(Saved data entries)
---------------
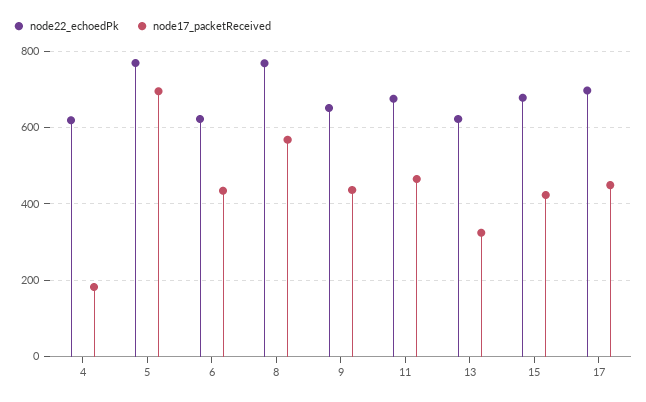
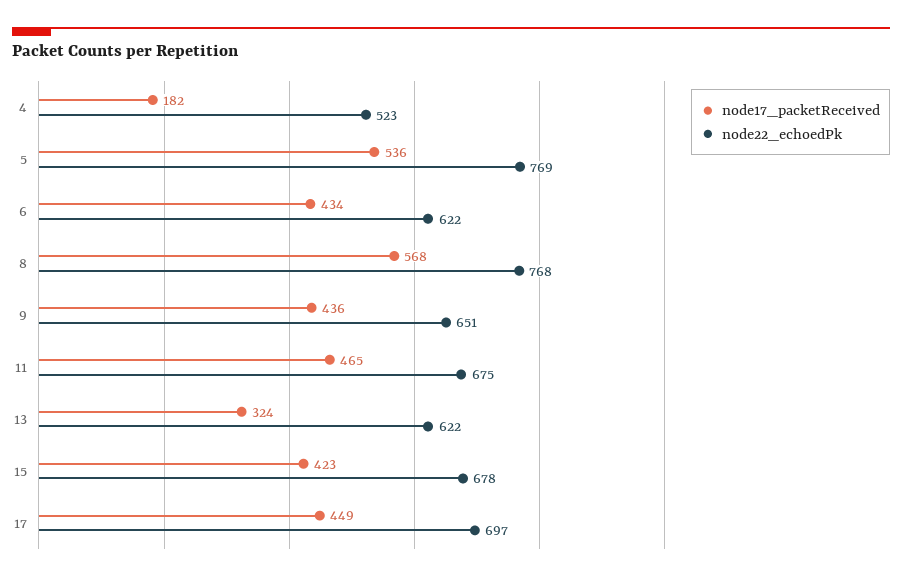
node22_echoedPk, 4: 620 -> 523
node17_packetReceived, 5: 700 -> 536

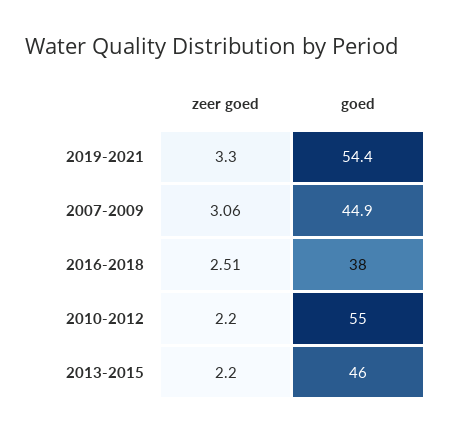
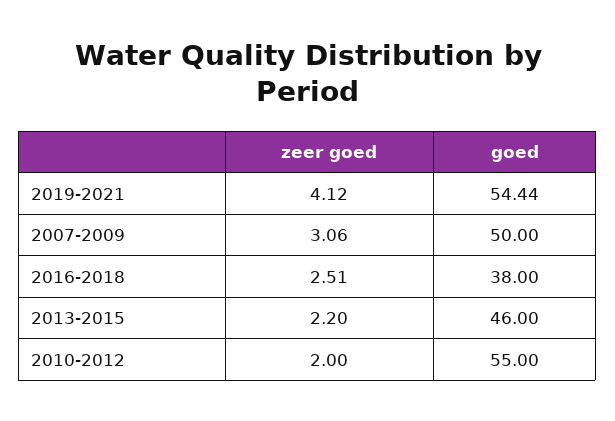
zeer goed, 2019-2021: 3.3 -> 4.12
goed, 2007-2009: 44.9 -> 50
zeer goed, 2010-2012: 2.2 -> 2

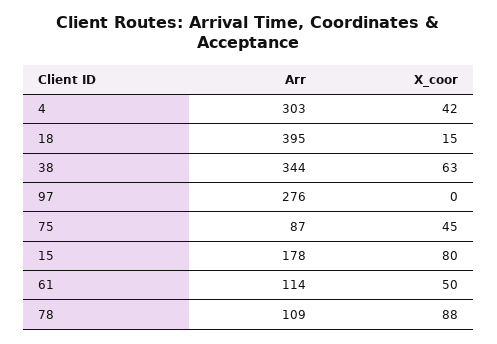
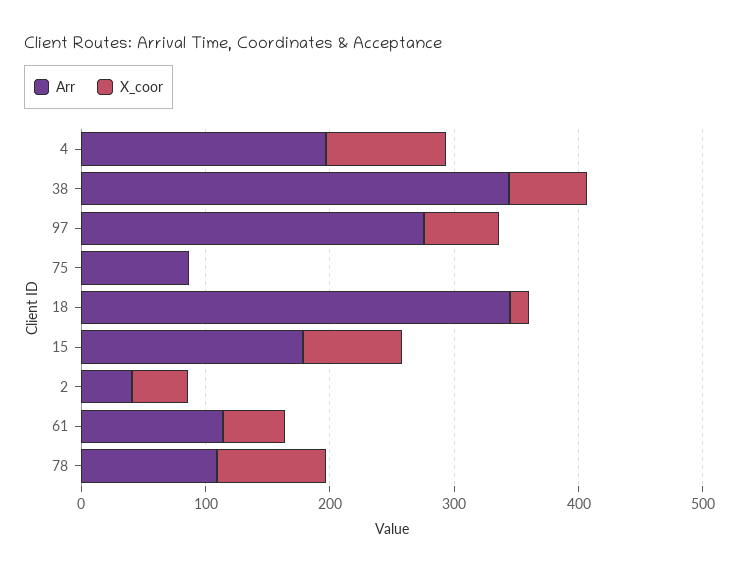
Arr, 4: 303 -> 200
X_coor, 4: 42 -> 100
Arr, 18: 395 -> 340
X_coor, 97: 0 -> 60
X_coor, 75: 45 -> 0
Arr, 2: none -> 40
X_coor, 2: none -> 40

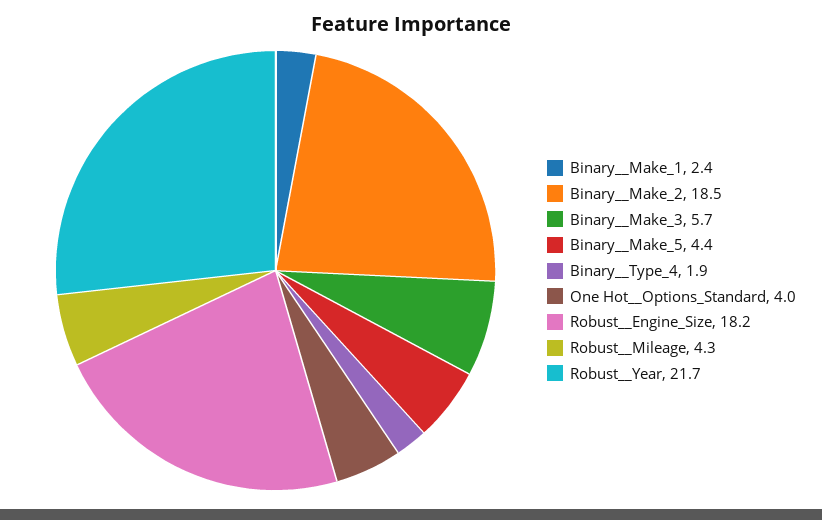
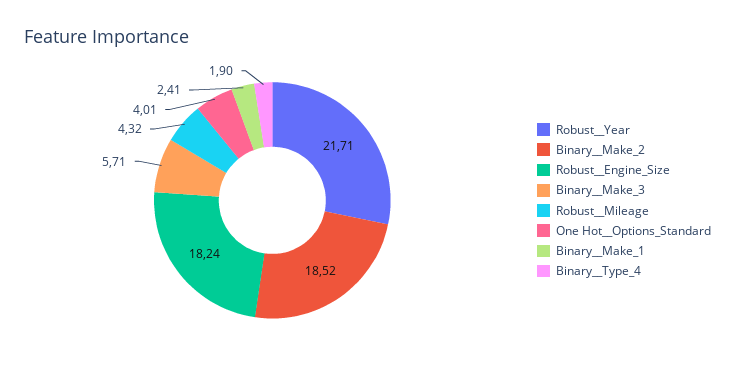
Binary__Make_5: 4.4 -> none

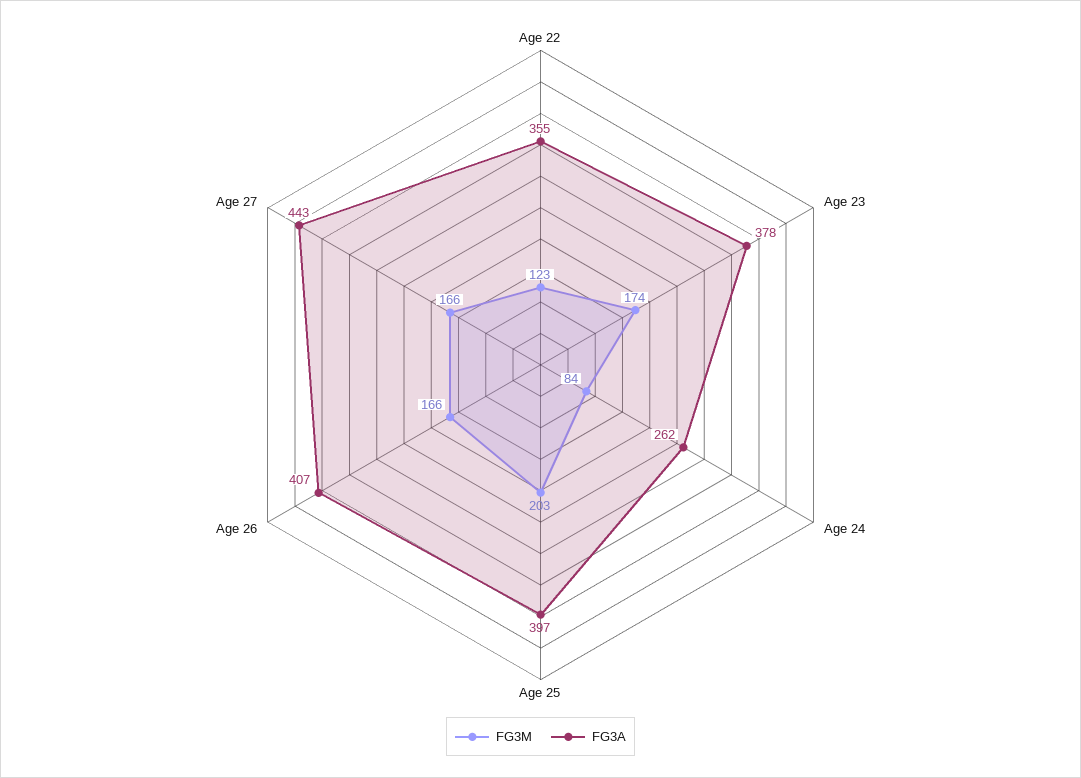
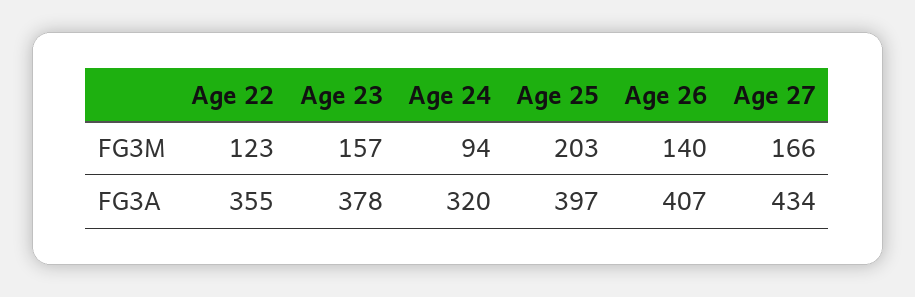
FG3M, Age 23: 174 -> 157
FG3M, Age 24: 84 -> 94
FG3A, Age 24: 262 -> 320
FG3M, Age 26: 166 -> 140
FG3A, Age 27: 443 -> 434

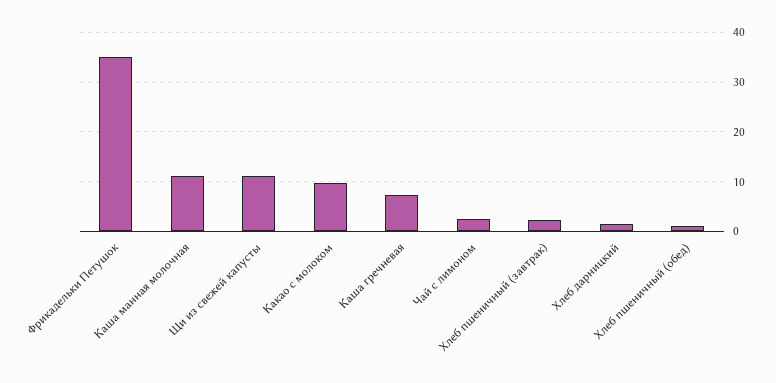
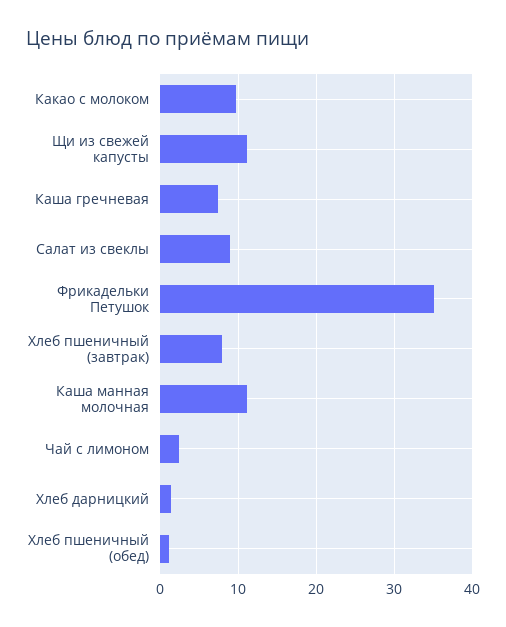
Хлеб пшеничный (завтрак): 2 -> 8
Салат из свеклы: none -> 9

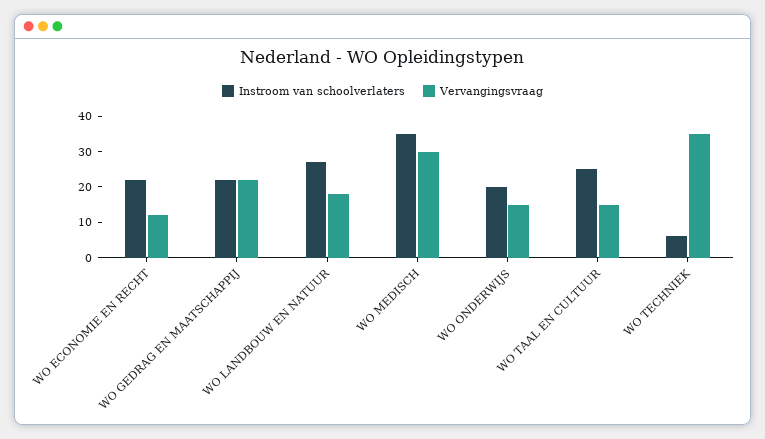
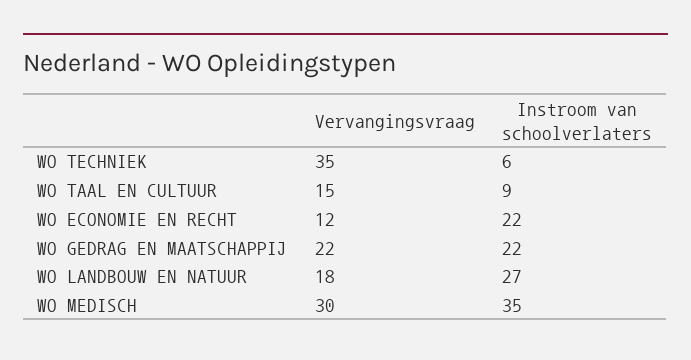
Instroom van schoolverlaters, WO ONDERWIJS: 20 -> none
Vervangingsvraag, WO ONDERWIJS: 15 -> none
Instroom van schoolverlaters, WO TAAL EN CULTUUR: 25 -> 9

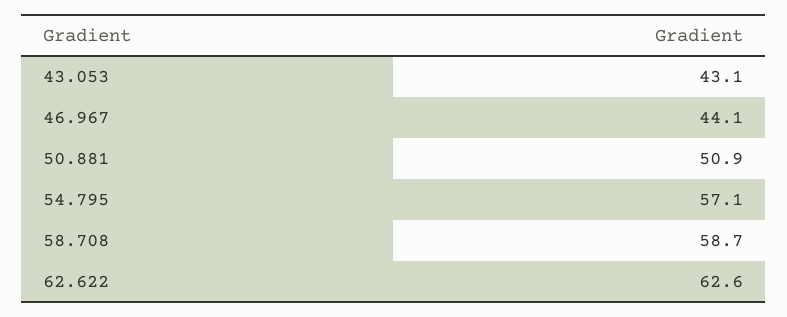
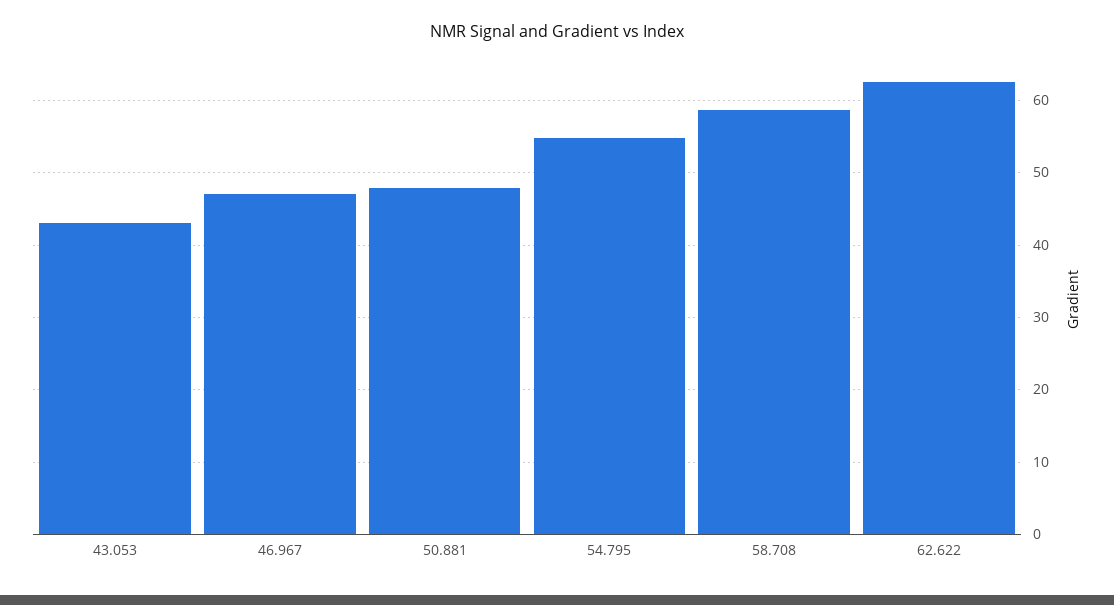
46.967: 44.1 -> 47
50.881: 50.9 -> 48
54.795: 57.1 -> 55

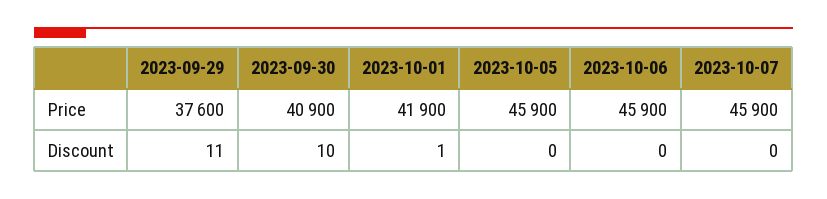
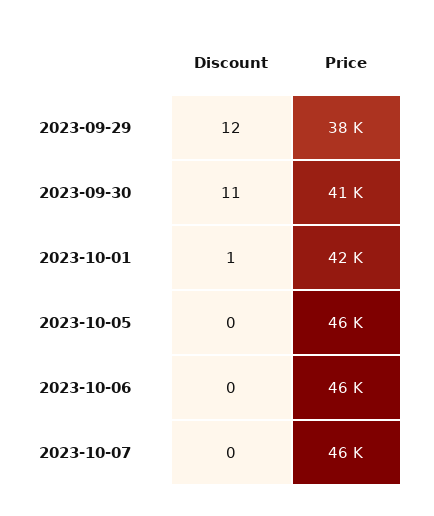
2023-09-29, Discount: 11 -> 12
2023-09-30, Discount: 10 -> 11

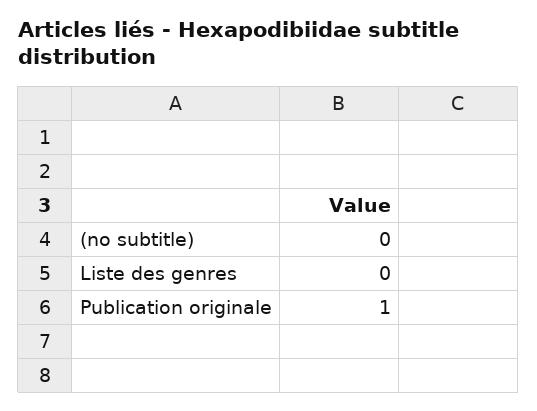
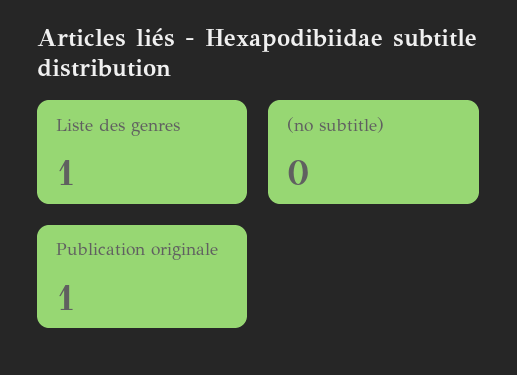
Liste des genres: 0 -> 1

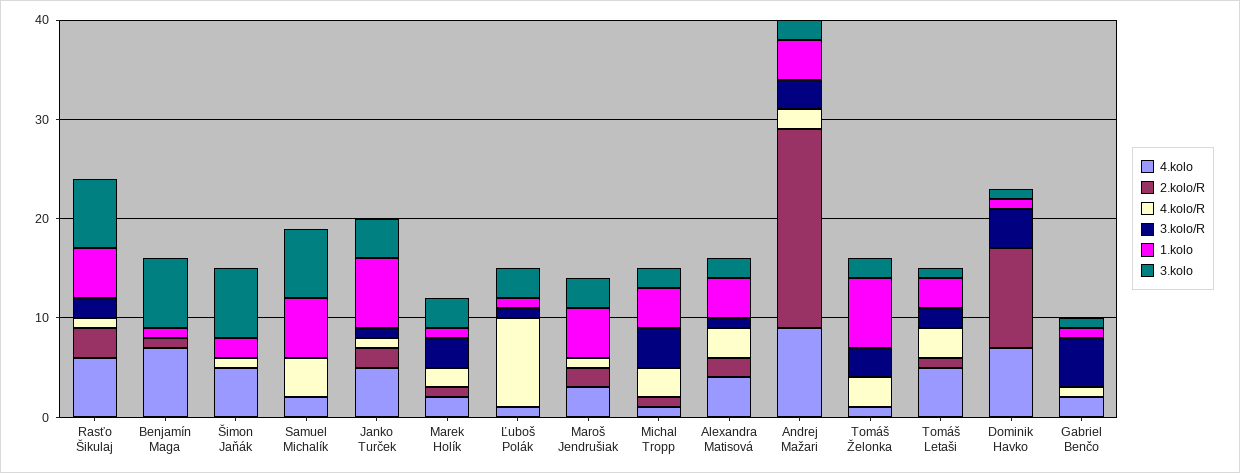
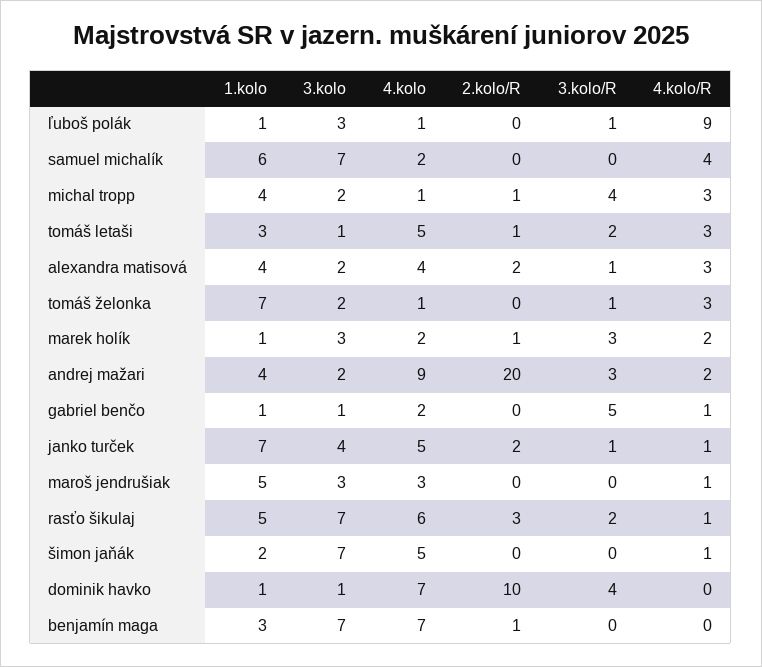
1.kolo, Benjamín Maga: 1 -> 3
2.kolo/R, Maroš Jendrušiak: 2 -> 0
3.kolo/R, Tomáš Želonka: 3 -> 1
---------------
**Exercise requirements**. Only the lines from the one containing "46.967: 44.1 -> 47" through the last line of the entries above, both included, belong in the answer, written out exactly; pictures do not.

**Your response**.
46.967: 44.1 -> 47
50.881: 50.9 -> 48
54.795: 57.1 -> 55

2023-09-29, Discount: 11 -> 12
2023-09-30, Discount: 10 -> 11

Liste des genres: 0 -> 1

1.kolo, Benjamín Maga: 1 -> 3
2.kolo/R, Maroš Jendrušiak: 2 -> 0
3.kolo/R, Tomáš Želonka: 3 -> 1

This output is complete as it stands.